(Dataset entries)
══════

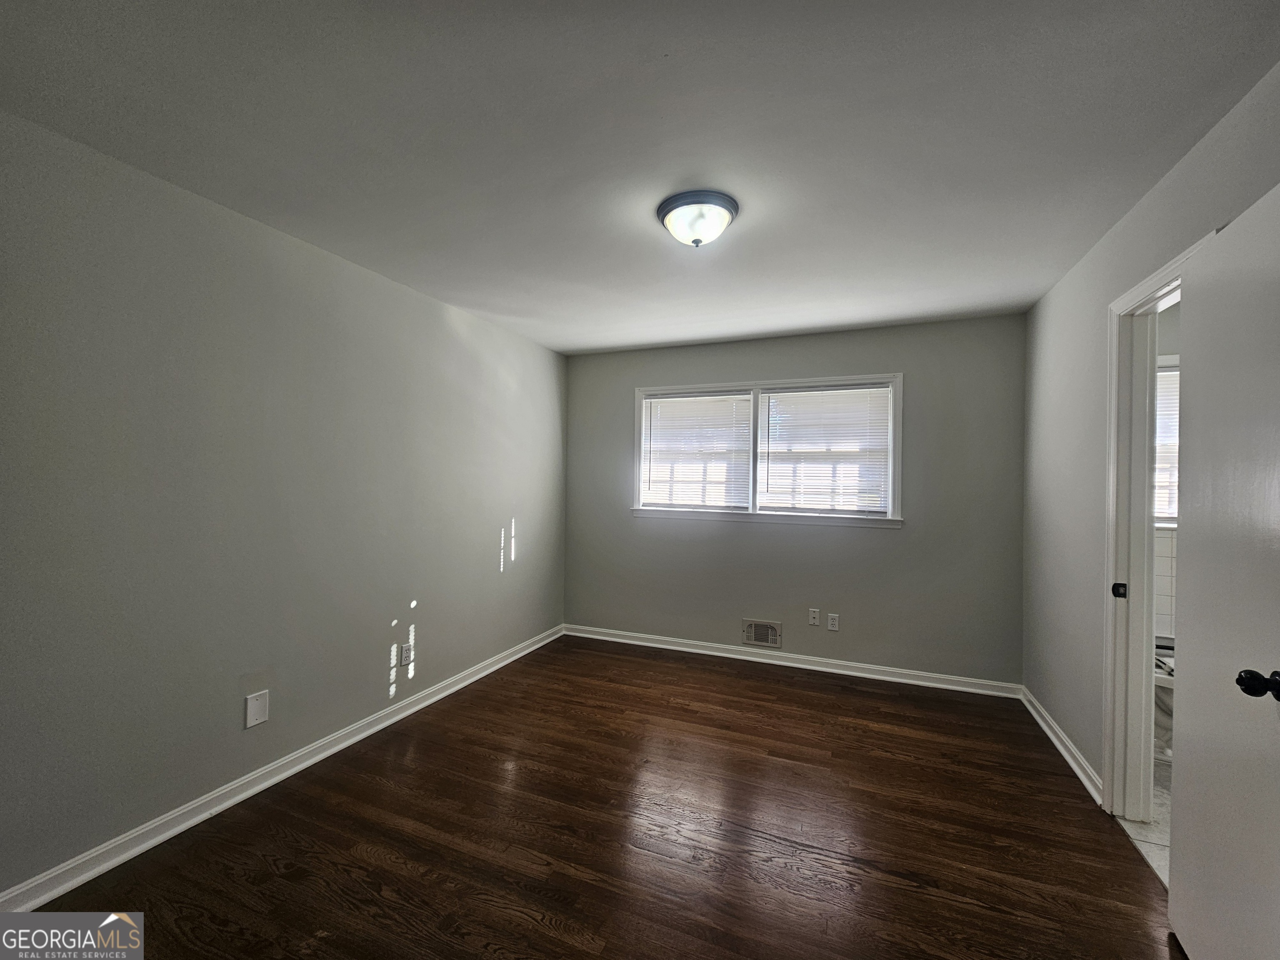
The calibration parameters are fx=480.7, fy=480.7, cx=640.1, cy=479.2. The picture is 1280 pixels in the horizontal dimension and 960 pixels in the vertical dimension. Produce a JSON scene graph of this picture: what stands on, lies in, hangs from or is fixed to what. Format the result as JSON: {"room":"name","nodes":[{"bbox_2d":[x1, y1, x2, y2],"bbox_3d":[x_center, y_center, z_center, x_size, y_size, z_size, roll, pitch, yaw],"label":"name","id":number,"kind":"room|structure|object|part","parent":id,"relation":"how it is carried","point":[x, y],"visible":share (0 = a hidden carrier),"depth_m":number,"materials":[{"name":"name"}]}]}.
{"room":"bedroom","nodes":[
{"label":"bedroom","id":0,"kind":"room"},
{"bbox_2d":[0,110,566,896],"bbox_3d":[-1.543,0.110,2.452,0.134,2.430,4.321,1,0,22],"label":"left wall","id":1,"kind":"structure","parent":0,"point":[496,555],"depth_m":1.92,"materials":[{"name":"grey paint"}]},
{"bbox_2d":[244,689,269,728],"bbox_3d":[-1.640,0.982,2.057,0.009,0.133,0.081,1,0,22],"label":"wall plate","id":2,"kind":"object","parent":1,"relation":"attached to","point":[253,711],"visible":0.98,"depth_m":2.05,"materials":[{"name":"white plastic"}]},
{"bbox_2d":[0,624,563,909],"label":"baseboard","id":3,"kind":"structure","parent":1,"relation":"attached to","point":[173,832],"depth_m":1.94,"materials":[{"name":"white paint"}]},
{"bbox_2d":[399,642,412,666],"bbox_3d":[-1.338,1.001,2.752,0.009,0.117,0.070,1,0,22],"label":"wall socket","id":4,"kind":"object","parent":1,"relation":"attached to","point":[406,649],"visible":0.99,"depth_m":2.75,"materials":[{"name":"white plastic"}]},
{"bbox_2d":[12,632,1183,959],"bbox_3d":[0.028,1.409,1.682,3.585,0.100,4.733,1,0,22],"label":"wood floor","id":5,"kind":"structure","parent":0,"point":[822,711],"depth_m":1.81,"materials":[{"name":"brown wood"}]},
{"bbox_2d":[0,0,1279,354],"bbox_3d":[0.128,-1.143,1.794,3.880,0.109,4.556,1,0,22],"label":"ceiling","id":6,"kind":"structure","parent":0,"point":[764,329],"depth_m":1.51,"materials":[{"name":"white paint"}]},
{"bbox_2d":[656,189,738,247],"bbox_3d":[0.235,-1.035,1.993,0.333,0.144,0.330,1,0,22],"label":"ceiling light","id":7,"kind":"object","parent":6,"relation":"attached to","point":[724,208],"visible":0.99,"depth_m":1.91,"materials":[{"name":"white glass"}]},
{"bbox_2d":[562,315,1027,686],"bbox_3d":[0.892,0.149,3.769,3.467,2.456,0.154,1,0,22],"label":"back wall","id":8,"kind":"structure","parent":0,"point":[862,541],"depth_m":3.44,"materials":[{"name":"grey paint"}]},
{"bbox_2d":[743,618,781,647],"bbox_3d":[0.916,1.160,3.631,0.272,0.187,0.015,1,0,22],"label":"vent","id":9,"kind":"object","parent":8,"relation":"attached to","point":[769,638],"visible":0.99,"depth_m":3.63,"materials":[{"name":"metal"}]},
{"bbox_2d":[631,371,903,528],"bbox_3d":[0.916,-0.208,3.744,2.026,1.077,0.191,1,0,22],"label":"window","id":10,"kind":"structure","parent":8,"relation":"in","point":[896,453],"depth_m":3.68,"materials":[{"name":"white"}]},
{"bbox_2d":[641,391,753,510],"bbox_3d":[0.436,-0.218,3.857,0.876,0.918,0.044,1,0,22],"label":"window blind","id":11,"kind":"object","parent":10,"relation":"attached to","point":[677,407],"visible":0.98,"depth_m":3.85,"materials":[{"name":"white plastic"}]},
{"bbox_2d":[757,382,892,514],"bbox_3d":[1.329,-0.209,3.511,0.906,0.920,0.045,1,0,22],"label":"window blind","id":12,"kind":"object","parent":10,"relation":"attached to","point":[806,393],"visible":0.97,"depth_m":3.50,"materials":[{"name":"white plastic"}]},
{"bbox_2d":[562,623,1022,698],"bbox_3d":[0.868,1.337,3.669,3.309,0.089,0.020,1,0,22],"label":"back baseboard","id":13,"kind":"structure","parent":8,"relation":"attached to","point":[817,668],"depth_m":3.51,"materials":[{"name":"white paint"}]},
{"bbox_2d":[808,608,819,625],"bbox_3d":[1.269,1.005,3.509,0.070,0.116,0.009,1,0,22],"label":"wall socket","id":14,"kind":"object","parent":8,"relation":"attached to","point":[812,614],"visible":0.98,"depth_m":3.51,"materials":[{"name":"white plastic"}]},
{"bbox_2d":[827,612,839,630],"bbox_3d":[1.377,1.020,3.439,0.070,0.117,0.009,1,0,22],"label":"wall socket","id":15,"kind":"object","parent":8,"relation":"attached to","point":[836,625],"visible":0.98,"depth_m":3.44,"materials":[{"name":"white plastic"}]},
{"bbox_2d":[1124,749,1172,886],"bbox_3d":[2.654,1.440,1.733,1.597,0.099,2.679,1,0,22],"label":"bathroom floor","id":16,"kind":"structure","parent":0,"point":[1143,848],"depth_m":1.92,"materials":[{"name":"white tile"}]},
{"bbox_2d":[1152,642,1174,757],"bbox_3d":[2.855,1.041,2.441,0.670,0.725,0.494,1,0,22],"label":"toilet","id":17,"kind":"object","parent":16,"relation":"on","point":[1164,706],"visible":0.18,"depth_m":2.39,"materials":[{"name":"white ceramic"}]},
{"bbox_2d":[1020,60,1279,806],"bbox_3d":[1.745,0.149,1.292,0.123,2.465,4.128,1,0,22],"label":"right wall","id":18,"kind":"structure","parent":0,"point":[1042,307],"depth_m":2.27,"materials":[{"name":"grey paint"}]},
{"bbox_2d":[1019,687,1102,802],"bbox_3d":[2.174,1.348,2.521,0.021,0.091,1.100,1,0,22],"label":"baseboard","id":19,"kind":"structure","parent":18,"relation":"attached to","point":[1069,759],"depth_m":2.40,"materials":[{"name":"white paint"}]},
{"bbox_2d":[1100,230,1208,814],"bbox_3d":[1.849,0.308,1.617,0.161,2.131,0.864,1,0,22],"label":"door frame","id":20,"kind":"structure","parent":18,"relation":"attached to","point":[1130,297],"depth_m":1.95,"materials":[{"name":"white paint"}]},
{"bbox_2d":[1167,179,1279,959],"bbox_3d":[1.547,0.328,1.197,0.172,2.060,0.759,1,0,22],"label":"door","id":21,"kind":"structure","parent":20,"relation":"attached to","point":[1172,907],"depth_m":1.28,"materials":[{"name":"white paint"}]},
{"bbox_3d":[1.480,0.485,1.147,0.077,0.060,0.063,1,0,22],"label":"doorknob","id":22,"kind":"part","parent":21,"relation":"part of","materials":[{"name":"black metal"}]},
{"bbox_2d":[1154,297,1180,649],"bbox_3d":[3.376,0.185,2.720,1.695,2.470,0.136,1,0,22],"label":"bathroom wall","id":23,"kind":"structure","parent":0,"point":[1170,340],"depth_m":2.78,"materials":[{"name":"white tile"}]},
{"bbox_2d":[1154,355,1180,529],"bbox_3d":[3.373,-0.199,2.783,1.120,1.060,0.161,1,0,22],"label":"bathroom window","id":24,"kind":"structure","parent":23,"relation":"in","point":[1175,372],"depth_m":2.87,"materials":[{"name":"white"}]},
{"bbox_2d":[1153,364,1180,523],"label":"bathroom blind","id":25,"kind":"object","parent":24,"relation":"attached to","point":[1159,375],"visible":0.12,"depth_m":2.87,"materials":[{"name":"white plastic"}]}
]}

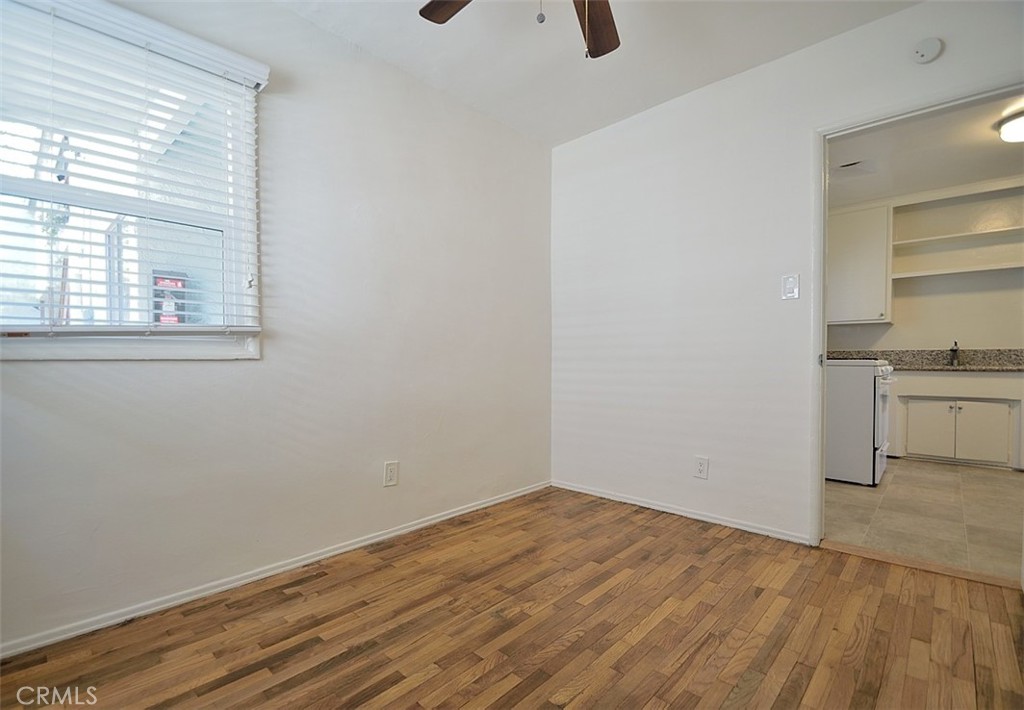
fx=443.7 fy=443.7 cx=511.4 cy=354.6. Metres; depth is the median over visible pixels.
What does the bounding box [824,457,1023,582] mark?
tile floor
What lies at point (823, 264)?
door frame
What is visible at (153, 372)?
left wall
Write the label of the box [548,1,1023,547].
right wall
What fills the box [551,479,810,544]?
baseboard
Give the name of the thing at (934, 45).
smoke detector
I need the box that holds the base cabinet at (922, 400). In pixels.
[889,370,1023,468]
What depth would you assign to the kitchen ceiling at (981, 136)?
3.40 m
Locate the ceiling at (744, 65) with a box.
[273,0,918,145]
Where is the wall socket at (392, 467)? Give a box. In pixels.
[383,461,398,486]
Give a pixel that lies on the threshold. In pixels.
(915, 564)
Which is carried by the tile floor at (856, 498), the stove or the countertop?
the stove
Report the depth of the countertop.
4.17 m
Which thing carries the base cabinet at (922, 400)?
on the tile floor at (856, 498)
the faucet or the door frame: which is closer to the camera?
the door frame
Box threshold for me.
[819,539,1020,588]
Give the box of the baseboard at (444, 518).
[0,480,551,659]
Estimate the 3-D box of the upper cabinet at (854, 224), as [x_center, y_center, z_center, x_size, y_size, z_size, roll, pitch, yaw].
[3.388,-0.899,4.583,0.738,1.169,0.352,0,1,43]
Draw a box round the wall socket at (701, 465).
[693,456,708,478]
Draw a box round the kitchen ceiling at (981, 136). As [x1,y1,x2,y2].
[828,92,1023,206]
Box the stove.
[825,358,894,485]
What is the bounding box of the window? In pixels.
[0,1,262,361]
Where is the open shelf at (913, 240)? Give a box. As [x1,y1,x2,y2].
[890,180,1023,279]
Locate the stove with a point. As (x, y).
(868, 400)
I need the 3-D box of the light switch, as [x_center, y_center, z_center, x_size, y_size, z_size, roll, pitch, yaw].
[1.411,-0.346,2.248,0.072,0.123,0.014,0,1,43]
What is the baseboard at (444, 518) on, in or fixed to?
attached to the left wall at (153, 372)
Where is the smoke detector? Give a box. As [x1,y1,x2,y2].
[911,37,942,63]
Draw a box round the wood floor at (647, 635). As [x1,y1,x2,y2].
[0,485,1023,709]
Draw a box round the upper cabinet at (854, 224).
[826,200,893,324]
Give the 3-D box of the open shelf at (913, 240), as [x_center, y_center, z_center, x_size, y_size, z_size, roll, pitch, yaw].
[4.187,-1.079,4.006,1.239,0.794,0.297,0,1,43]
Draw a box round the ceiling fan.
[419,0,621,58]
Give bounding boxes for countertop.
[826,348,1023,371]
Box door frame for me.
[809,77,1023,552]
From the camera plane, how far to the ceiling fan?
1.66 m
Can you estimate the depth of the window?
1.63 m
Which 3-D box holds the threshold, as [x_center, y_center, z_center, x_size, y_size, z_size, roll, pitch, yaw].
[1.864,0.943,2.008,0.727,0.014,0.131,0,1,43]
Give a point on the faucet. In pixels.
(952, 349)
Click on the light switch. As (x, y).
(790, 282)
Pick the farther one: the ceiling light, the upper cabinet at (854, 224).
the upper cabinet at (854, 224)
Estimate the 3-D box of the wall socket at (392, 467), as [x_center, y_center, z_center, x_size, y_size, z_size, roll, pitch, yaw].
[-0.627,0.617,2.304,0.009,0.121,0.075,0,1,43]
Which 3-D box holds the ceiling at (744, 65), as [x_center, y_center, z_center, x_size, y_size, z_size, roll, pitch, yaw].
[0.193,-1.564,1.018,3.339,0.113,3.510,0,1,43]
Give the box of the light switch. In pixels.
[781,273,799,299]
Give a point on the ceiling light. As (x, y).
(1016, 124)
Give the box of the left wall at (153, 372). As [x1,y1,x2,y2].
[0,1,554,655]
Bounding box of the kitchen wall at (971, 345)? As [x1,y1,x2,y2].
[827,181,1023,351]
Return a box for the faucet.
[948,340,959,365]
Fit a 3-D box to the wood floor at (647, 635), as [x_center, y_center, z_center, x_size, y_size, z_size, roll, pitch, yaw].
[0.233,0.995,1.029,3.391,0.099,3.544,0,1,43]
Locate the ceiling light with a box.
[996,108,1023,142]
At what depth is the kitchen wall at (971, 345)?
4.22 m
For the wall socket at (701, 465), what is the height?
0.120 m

══════

● Task prompt
Reproduce exactly the lines from the one with "Locate the ceiling light with a box." through the last line of the entries, keeping both of those lines and nothing else.

● Output below
Locate the ceiling light with a box.
[996,108,1023,142]
At what depth is the kitchen wall at (971, 345)?
4.22 m
For the wall socket at (701, 465), what is the height?
0.120 m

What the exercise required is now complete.